_WRITTEN REQUEST 1_. Return the entries from the line containing "city: Kipseli" through the line containing "country: KR", both included, copied word for word, with the pictures left out.

_EXTRACT PROVIDED_.
Last application for the automation of canary deployment with Istio. We will use flux to deploy it as we did with Istio. Same procedure simply edit the flagger-0.9.0.yaml file and change the annotation flux.weave.works/ignore to false.

---
apiVersion: flux.weave.works/v1beta1
kind: HelmRelease
metadata:
  name: flagger
  namespace: "istio-system"
  annotations:
    flux.weave.works/ignore: 'false'
spec:
  releaseName: flagger
  chart:
    repository: https://flagger.app/
    name: flagger
    version: 0.19.0
  values:
    namespace: "myapp"
# Verify the installation with helm
helm ls | grep flagger
flagger         1                 DEPLOYED        flagger-0.9.0           0.9.0           istio-system

Build and deploy our app

Now we will be able to deploy our application on the cluster, and take advantage of the canary deployment features, as well as the deployment via Gitops.

First we will build our application via a container, and publish its first version on the dockerhub registry. For the simplicity of the example we will simply build a nginx image with a modified html index.

cd demo-gitops/app
# Change REGISTRY/REPOSITORY with the correct values for your registry.
docker build -t REGISTRY/REPOSITORY/myapp:1.0.0 .
docker push REGISTRY/REPOSITORY/myapp:1.0.0

Then edit the flux deployment file for your application.

---
apiVersion: flux.weave.works/v1beta1
kind: HelmRelease
metadata:
  name: myapp
  namespace: myapp
  annotations:
    # change flux.weave.works/ignore to false
    flux.weave.works/ignore: 'false'
    flux.weave.works/automated: "true"
    flux.weave.works/tag.chart-image: semver:~1.0
spec:
  releaseName: myapp
  chart:
    git: [email protected]:skhedim/demo-gitops.git
    path: charts/myapp
    ref: master
  values:
    image:
      # change with your correct image path
      repository: REGISTRY/REPOSITORY/myapp
      tag: 1.0.0
    canary:
      enabled: true
      istioIngress:
        enabled: true
        gateway: cloud-gw.istio-system.svc.cluster.local
        # Change the MY_SVC_IPwith the result of following command:
        # kubectl -n istio-system get service istio-ingressgateway -o jsonpath='{.status.loadBalancer.ingress[0].ip}'
        host: MY_SVC_IP.xip.io

Push your changes, and you should be able to access your application using the url http://MY_SVC_IP.xip.io.

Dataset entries
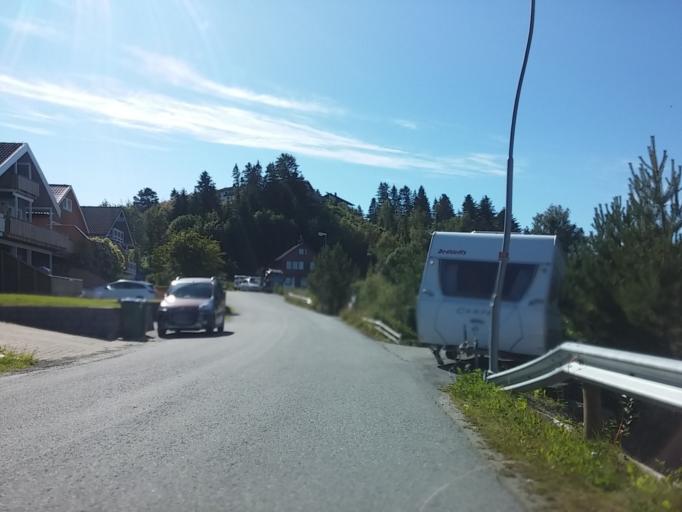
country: NO
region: Sor-Trondelag
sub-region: Malvik
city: Hommelvik
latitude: 63.4308
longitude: 10.7478
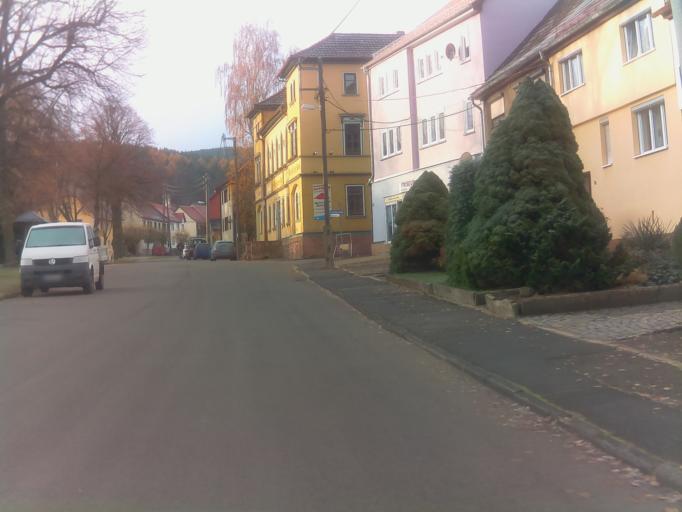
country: DE
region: Thuringia
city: Grafenhain
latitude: 50.8191
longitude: 10.7011
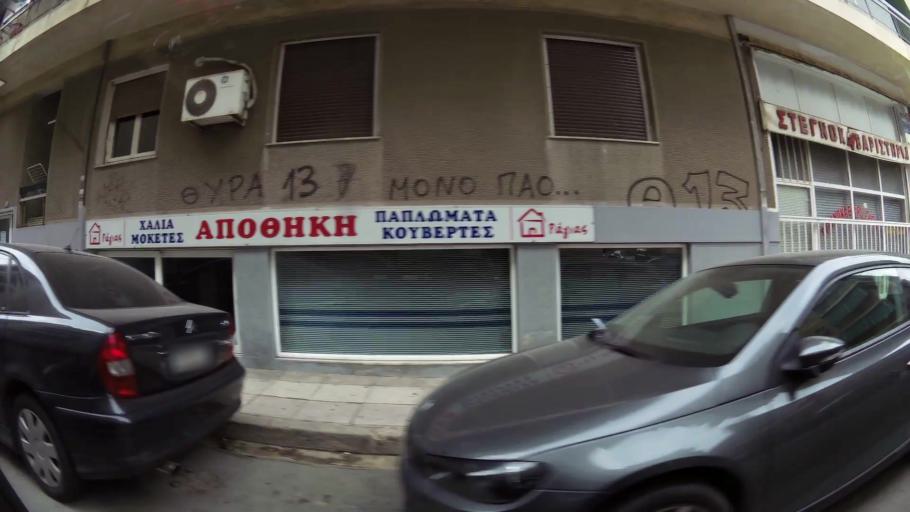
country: GR
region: Attica
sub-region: Nomarchia Athinas
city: Kipseli
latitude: 38.0093
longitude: 23.7255
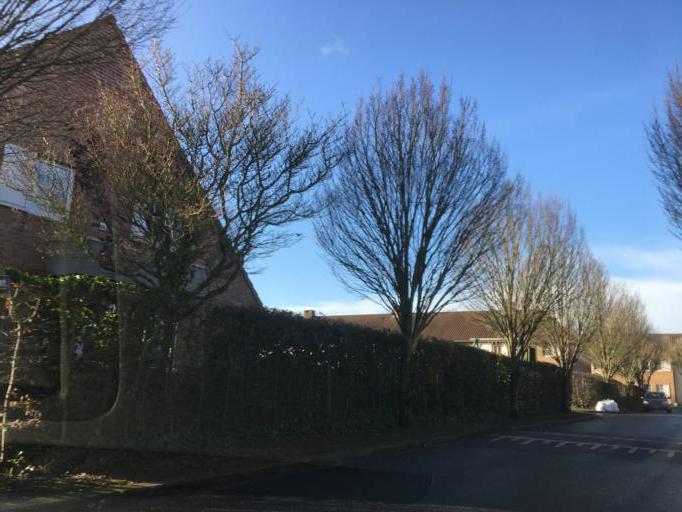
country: BE
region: Flanders
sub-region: Provincie West-Vlaanderen
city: Roeselare
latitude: 50.9639
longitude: 3.1170
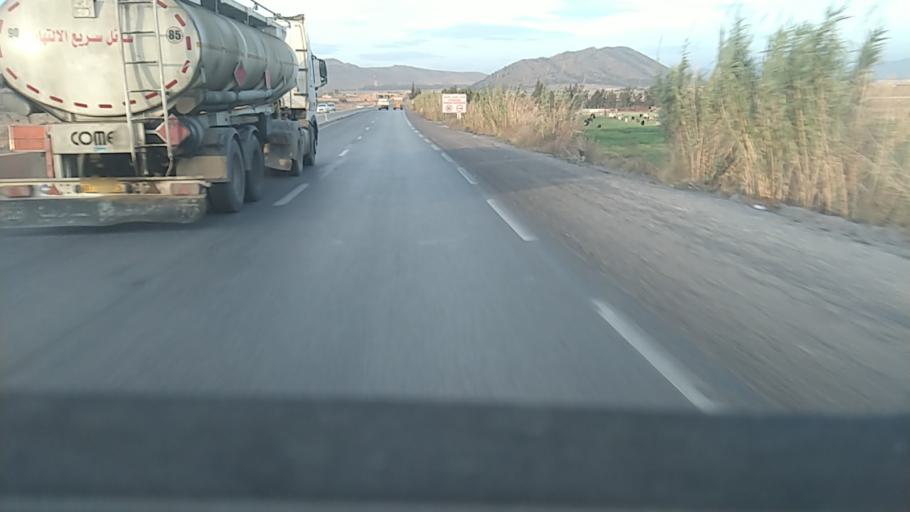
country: DZ
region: Oum el Bouaghi
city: Ain Kercha
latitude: 35.9464
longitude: 6.5234
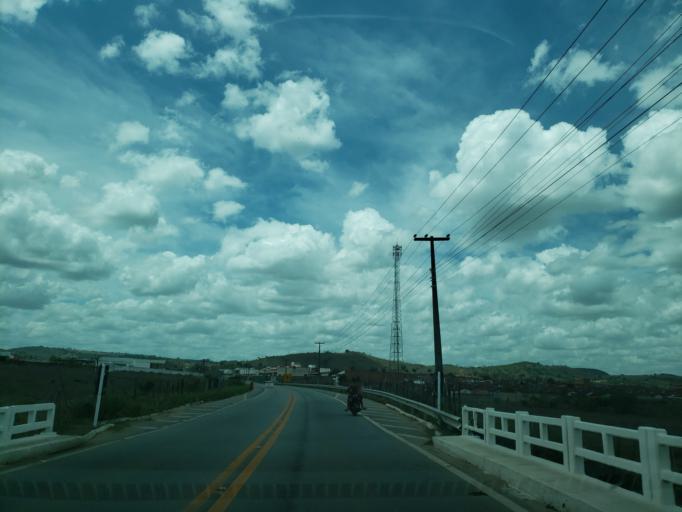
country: BR
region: Alagoas
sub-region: Uniao Dos Palmares
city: Uniao dos Palmares
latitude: -9.1545
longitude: -36.0130
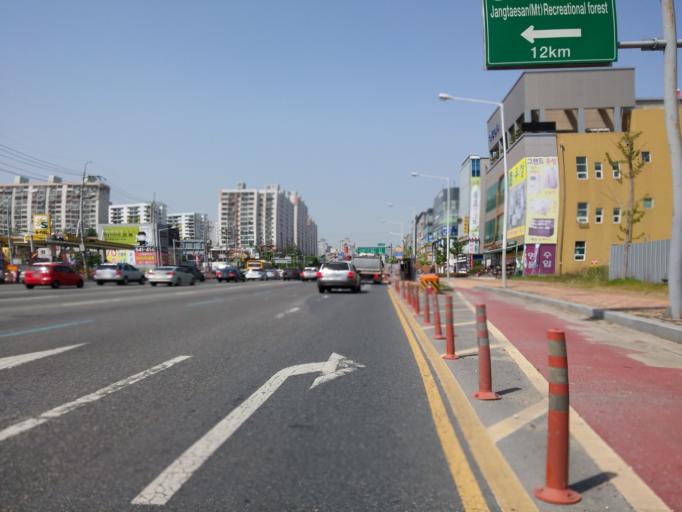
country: KR
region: Daejeon
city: Daejeon
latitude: 36.3057
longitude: 127.3550
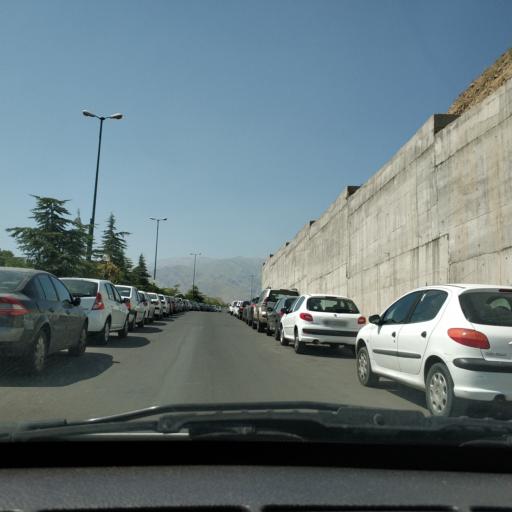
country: IR
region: Tehran
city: Tajrish
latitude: 35.7511
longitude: 51.4356
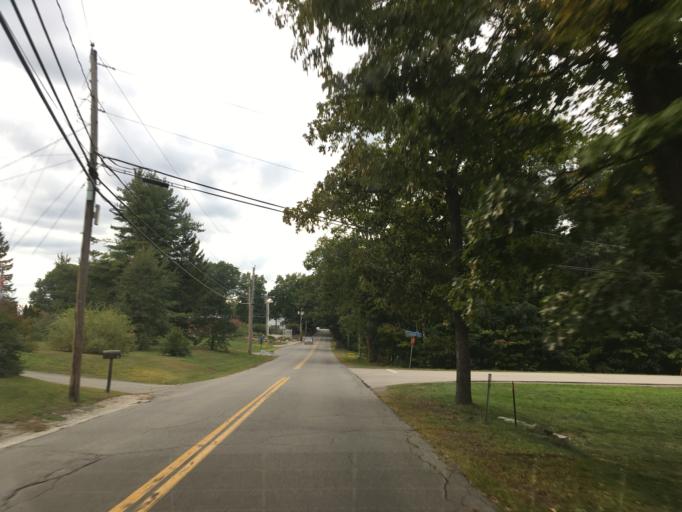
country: US
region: New Hampshire
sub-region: Rockingham County
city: Exeter
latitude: 43.0109
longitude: -70.9134
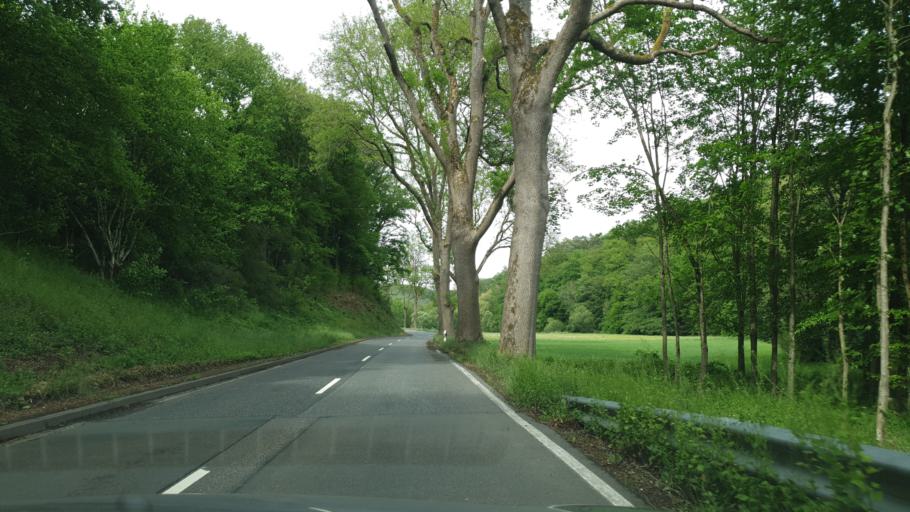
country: DE
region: Rheinland-Pfalz
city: Heilberscheid
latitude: 50.4154
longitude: 7.8706
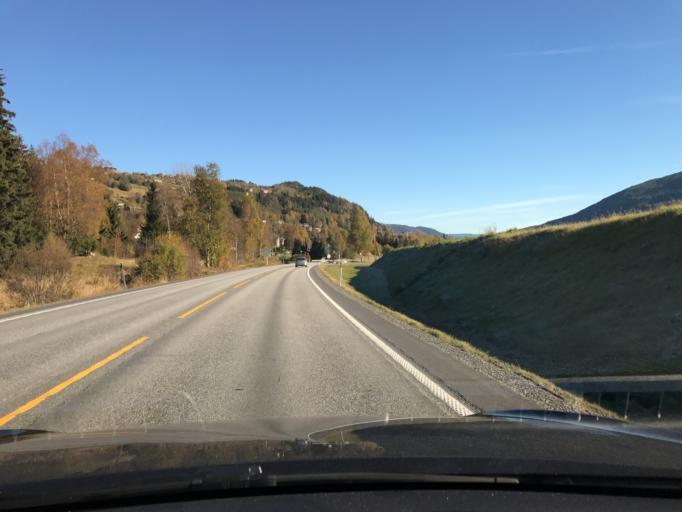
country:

_WRITTEN REQUEST 2_. In the tutorial on canary deployment with Istio, what kind of image is built for the example app?

_COMPLETE OUTPUT 1_.
city: Kipseli
latitude: 38.0093
longitude: 23.7255
country: BE
region: Flanders
sub-region: Provincie West-Vlaanderen
city: Roeselare
latitude: 50.9639
longitude: 3.1170
country: DZ
region: Oum el Bouaghi
city: Ain Kercha
latitude: 35.9464
longitude: 6.5234
country: BR
region: Alagoas
sub-region: Uniao Dos Palmares
city: Uniao dos Palmares
latitude: -9.1545
longitude: -36.0130
country: KR

_COMPLETE OUTPUT 2_. An nginx image with a modified HTML index.